Records for this task >>
▼

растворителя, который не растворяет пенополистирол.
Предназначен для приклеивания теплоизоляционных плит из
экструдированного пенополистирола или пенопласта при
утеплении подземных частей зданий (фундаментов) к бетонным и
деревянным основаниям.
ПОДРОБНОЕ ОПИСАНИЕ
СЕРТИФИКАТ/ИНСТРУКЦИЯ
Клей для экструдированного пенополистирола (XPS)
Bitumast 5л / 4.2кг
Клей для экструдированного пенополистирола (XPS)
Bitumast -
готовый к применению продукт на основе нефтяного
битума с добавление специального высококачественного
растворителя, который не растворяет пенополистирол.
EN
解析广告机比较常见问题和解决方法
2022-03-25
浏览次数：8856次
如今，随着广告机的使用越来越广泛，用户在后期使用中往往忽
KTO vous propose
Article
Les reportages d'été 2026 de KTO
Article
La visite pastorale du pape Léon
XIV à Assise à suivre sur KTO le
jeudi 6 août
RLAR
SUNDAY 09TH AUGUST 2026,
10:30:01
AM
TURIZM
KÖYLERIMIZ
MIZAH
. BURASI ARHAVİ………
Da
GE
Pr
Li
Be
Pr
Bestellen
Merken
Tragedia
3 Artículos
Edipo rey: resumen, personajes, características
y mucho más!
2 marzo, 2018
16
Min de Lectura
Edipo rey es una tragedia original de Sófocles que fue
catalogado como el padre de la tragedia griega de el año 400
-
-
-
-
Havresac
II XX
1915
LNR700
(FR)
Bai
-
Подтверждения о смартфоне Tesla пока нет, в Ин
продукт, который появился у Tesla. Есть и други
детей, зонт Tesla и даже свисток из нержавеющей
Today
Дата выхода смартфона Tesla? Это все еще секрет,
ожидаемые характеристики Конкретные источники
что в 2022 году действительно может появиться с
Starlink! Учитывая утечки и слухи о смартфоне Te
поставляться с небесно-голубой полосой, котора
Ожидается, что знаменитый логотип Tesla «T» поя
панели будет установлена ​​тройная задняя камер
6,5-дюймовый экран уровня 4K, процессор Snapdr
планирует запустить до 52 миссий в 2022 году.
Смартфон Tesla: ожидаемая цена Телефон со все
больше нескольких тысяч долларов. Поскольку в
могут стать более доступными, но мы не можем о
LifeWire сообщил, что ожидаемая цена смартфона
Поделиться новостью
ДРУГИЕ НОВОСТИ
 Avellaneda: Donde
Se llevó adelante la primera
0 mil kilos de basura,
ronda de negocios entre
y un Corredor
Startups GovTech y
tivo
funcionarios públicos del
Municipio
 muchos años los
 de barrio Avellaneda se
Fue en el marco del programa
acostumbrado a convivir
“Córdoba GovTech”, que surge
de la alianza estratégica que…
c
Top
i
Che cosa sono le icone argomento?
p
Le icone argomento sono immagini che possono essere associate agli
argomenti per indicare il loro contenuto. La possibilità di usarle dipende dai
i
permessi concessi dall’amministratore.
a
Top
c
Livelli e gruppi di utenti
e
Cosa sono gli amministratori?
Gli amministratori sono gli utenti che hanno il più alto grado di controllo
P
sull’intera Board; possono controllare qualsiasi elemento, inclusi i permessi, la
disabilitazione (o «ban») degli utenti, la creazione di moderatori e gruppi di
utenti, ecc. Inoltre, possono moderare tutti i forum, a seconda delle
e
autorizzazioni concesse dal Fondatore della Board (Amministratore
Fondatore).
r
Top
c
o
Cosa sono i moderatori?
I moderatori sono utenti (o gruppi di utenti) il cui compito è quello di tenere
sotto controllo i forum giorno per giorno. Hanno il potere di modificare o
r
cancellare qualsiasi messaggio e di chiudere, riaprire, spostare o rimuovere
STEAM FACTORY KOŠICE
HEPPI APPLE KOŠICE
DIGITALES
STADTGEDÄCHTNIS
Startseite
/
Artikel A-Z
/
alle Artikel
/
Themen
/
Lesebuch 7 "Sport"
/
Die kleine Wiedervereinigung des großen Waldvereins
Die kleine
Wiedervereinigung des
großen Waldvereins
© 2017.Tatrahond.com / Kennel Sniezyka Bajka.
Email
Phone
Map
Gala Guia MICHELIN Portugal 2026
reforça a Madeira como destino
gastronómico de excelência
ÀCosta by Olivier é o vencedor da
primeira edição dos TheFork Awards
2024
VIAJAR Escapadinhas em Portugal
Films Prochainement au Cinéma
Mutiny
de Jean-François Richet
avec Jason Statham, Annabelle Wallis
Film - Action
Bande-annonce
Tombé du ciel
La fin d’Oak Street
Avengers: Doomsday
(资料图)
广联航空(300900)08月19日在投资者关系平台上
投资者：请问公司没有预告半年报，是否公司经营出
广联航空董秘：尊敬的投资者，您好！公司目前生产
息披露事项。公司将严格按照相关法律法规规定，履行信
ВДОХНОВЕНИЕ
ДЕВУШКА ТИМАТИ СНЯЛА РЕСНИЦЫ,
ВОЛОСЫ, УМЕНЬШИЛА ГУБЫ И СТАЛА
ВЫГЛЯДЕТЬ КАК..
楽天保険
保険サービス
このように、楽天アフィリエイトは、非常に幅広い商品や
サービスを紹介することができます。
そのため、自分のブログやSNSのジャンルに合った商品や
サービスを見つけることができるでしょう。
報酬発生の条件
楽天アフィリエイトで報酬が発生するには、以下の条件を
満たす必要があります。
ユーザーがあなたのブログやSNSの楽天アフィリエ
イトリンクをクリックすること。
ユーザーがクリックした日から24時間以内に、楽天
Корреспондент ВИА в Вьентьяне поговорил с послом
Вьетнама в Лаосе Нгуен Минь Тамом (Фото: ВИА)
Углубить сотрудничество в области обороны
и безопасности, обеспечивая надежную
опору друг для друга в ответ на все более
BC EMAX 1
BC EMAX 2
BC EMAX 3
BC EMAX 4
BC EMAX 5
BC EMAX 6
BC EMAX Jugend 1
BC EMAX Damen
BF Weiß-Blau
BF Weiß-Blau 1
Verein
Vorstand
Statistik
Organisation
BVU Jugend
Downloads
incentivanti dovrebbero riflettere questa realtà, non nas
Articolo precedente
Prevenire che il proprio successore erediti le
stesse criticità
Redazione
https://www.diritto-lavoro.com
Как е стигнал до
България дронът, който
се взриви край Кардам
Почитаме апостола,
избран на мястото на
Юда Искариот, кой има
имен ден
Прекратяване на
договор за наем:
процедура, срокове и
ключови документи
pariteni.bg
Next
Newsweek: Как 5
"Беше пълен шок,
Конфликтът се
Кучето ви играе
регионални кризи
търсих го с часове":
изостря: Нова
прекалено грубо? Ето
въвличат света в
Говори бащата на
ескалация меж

▲

What is being asked >>
The lines from the one containing "Как е стигнал до" to the final line of the listing above must be set down exactly, both included.

Your response >>
Как е стигнал до
България дронът, който
се взриви край Кардам
Почитаме апостола,
избран на мястото на
Юда Искариот, кой има
имен ден
Прекратяване на
договор за наем:
процедура, срокове и
ключови документи
pariteni.bg
Next
Newsweek: Как 5
"Беше пълен шок,
Конфликтът се
Кучето ви играе
регионални кризи
търсих го с часове":
изостря: Нова
прекалено грубо? Ето
въвличат света в
Говори бащата на
ескалация меж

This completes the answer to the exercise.